Between the start of the year and early June, 5,000 of the 9,500 lorries that travelled into northern Syria passed through Bab Al Hawa, said Mazen Alosh, public relations officer for the crossing.
He said 73 per cent of the lorries contained food, while the remaining comprised essentials such as tents and medical supplies.
“For United Nations convoys, it is possible for 70 to 120 trucks to enter within one or two days,” he said.
Their work at the crossing is limited to co-ordinating and helping aid pass through and ensuring that materials reach their destination safely, he said.
“Procedures are very simple and there are no charges on any relief shipment involved,” he said.
"We secure the crossing of relief trucks from Bab Al Hawa to the Turkish side, which return later loaded with goods from warehouses in the Turkish city of Reyhanli. This process takes about six or seven hours."
He said the UN served the entire north-western region of Syria, including northern Aleppo and parts of Idlib, after Turkish military operations in the area.
Mr Alosh said the region faced humanitarian and economic crises that would affect millions of people who depend on UN aid.
"Neither the commercial movement nor the relief trucks from Turkish associations or local organisations or the movement of patients and passengers will be affected.

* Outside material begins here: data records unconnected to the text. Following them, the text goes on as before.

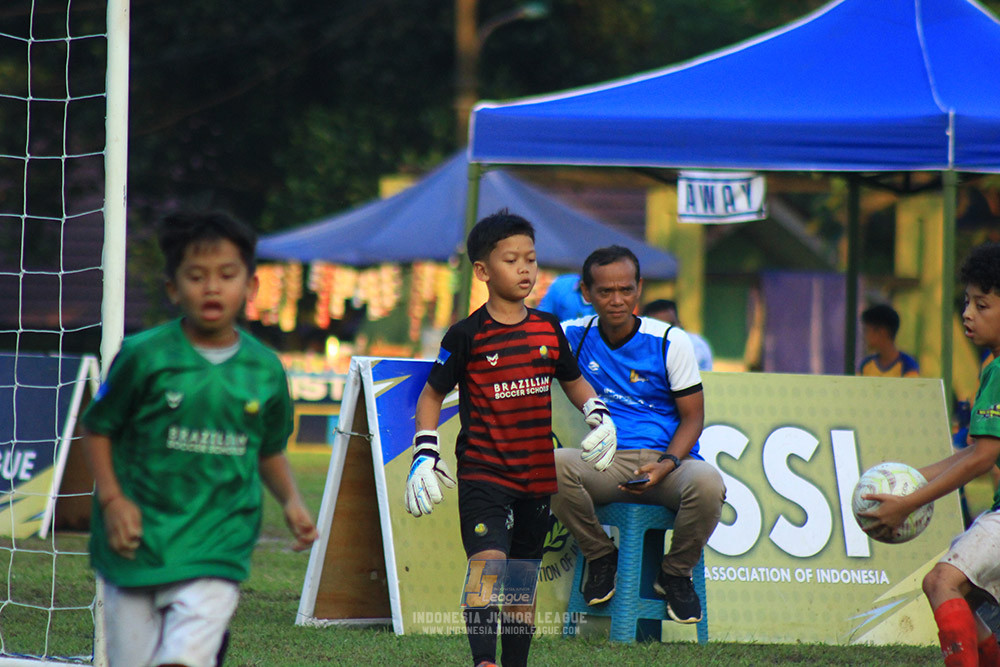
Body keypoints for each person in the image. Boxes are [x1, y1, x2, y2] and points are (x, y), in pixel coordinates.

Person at [81, 211, 318, 667]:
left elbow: (268, 448)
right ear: (173, 288)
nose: (212, 287)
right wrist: (113, 501)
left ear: (250, 287)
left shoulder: (265, 369)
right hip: (138, 542)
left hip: (219, 540)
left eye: (227, 275)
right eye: (196, 276)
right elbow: (98, 427)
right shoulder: (143, 356)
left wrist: (291, 501)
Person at [404, 210, 616, 667]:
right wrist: (425, 451)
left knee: (521, 584)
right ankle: (484, 661)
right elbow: (431, 395)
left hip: (536, 477)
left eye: (531, 259)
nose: (525, 269)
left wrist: (598, 413)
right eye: (511, 260)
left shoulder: (548, 328)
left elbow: (574, 381)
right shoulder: (465, 335)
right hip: (484, 473)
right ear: (482, 271)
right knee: (488, 566)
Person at [553, 245, 726, 624]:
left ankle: (675, 574)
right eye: (605, 291)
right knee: (549, 467)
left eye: (626, 290)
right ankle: (601, 556)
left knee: (709, 483)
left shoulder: (669, 340)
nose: (617, 300)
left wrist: (666, 464)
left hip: (669, 464)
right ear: (586, 293)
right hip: (606, 463)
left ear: (639, 288)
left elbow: (693, 418)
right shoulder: (572, 336)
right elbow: (523, 338)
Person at [860, 242, 1000, 666]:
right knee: (962, 593)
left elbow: (983, 459)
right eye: (966, 302)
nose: (968, 313)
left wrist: (909, 502)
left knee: (941, 582)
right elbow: (979, 450)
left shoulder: (997, 369)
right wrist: (915, 477)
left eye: (982, 305)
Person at [642, 298, 714, 371]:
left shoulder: (694, 344)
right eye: (660, 327)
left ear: (679, 323)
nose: (666, 331)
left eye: (671, 325)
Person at [858, 303, 920, 377]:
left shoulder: (908, 365)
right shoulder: (865, 365)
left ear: (882, 332)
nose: (864, 336)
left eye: (867, 331)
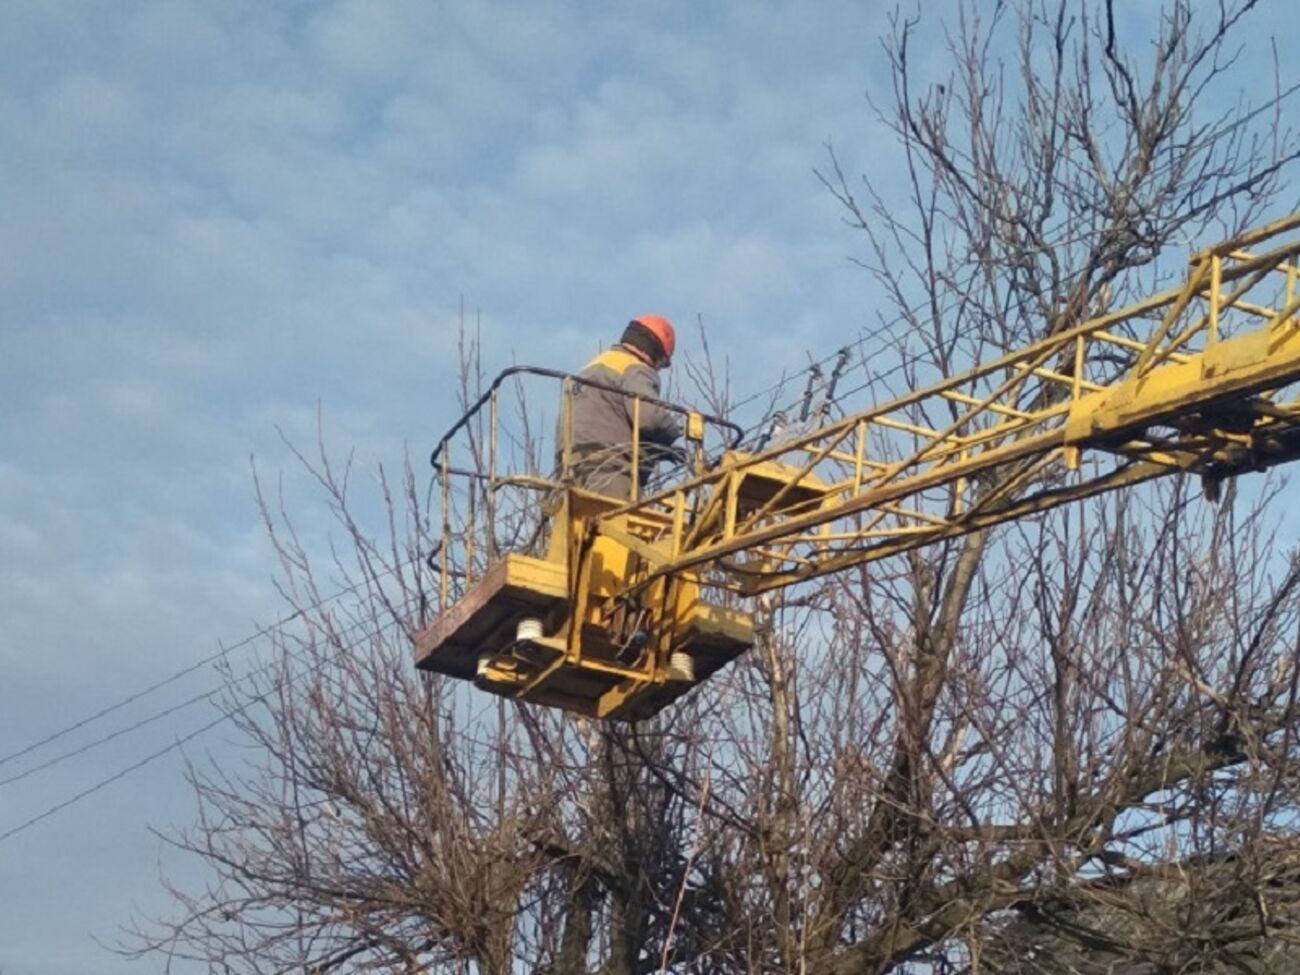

If aid stops, the only impact it will have is the families who depend on the food aid," he said.
Yamen Al Khair, food aid project co-ordinator at IYD Humanitarian Relief Association in north-west Syria, said families would be hit hardest.
For his organisation, that represents about 62,000 families.
He said the end of humanitarian convoys would have an effect on the local economy.
“Materials which arrive free of charge have a significant positive impact on the local market and the prices of available goods," he said.
When the food aid stops, the price of food will rise, placing further strain on people in need.
“It will inevitably affect employees in projects who will lose their jobs,” he said.
Those fortunate enough to have jobs in an area with high unemployment are already supporting several relatives, he said.
“Everyone associated with these projects will be affected by the consequences of its suspension," he said.
He said the need for aid has increased after people were displaced in rural southern Idlib and Hama's northern countryside in mid-2019 because of Syrian and Russian military offensives.
Alternative plans, such as providing assistance through joint crossings with the Syrian regime, are "bad plans and do not meet needs", he said.
“Neutrality is one of the most important principles of humanitarian work.”
He said the regime could not be a positive force in relief efforts because it was responsible for the displacement and suffering of people.
Most of the people in the area are poor and live in harsh conditions, said Shadi Muammar, director of Al Muthanna camp on the border with Turkey.
About 210 families live in the camp, which is home to 300,000 people.
“Most of the families here depend mainly on food aid,” he said.
He said that when residents heard aid could stop, many felt despair.
“We appeal to the international community to extend this decision and stand up against Russia and demand the extension of the United Nations project,” he said.
“Food aid is barely enough to cover the needs of people here. If there were two boxes instead of one, which may not be enough to meet the needs of the camp’s inhabitants.”